JOB: Could you please return each line of the data that has the word "kann"?

RECORD EXCERPTS:
--- START ---

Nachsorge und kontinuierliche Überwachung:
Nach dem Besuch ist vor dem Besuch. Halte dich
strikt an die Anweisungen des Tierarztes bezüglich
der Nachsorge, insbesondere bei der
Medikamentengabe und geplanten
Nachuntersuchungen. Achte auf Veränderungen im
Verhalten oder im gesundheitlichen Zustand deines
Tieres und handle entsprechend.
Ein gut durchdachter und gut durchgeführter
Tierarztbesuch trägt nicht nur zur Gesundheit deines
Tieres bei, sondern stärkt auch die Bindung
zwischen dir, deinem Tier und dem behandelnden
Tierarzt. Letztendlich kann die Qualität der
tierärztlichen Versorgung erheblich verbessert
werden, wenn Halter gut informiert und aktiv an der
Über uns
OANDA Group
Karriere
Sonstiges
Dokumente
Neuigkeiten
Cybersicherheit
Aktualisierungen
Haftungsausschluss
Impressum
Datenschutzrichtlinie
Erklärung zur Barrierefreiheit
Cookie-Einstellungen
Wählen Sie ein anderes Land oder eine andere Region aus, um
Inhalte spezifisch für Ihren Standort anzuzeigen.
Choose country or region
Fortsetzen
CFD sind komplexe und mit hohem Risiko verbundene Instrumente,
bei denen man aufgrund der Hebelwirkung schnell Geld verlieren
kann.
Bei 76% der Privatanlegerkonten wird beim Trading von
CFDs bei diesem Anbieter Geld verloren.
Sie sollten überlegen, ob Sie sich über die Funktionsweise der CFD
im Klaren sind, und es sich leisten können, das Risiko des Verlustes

--- END ---

RESULT OF THE TASK:
Tierarzt. Letztendlich kann die Qualität der
kann.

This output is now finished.